No one can seriously question President Bush's character. He did, at all times, what he thought was right for his country. For that he deserves our undying respect. But his political failures, his myopia on some issues and the fact that he was not much of a conservative seriously marred his administration.
Everything considered, I give the Bush administration a B-.
PAUL adds: I agree with most of this, and the B- grade seems reasonable to me. But I keep thinking about this sentence in John's post: "given the fallout over the invasion of Iraq, it was always pointless to talk about military action against Iran."
In my view, it was not precisely the fallout over the invasion of Iraq that made it pointless to talk about military action against Iran; rather it was the fallout over the post-invasion difficulties. Indeed, the evidence is that our successful invasion made a considerable impression on Iran (you don't have to believe that the Iranians halted their nuclear program to accept that we got their attention). If we had dealt more successfully (which I think means more forcefully) with the early signs of insurgency in Iraq, then it would not have pointless to talk about military action against Iran, though it might not have been necessary.
To some extent, I'm engaging here in unfair Monday morning quarterbacking.
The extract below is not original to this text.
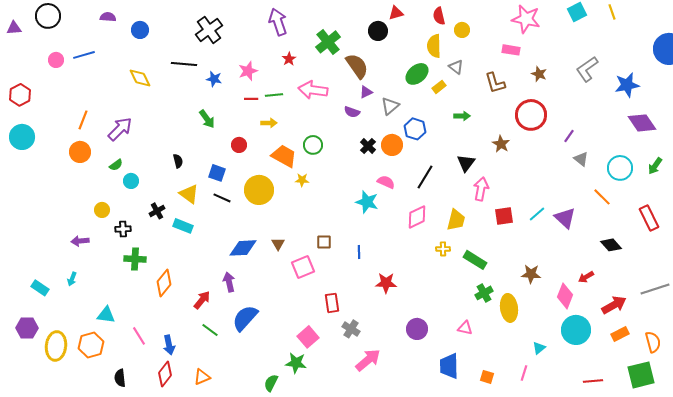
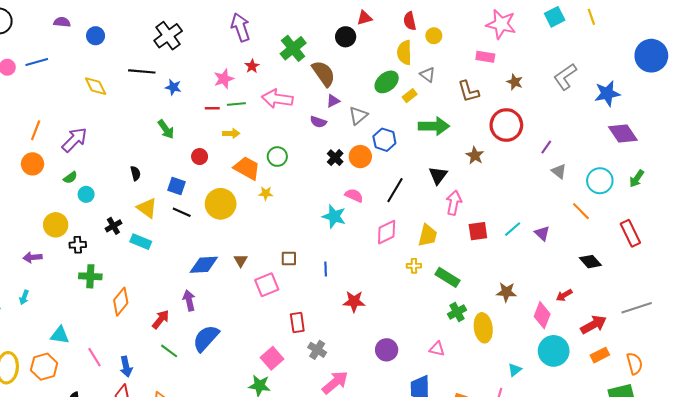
pink star: (248, 71) -> (224, 79), moved
green arrow: (462, 116) -> (434, 126), size x1.8
yellow circle: (102, 210) -> (56, 225), size x1.5
purple triangle: (565, 218) -> (542, 233), size x0.7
Folks like Victor Davis Hanson are certainly correct when they remind us of how difficult it is to get wars right without a period of trial and error. But it is not Monday morning quarterback to note that military success in Iraq was the key to influencing Iran and the rest of the region. The Iranians certainly grasped the point, and reportedly it was an important element in Vice President Cheney's thinking. Even we at Power Line emphasized it prior to the invasion.
With the stakes this obviously high, I think it's fair to judge President Bush rather harshly for focusing too much on Iraqi "hearts and minds" and not enough on stamping out insurgents (be they Moqtada al Sadr or the Sunni killers in Fallujah) before they could mount a real insugency.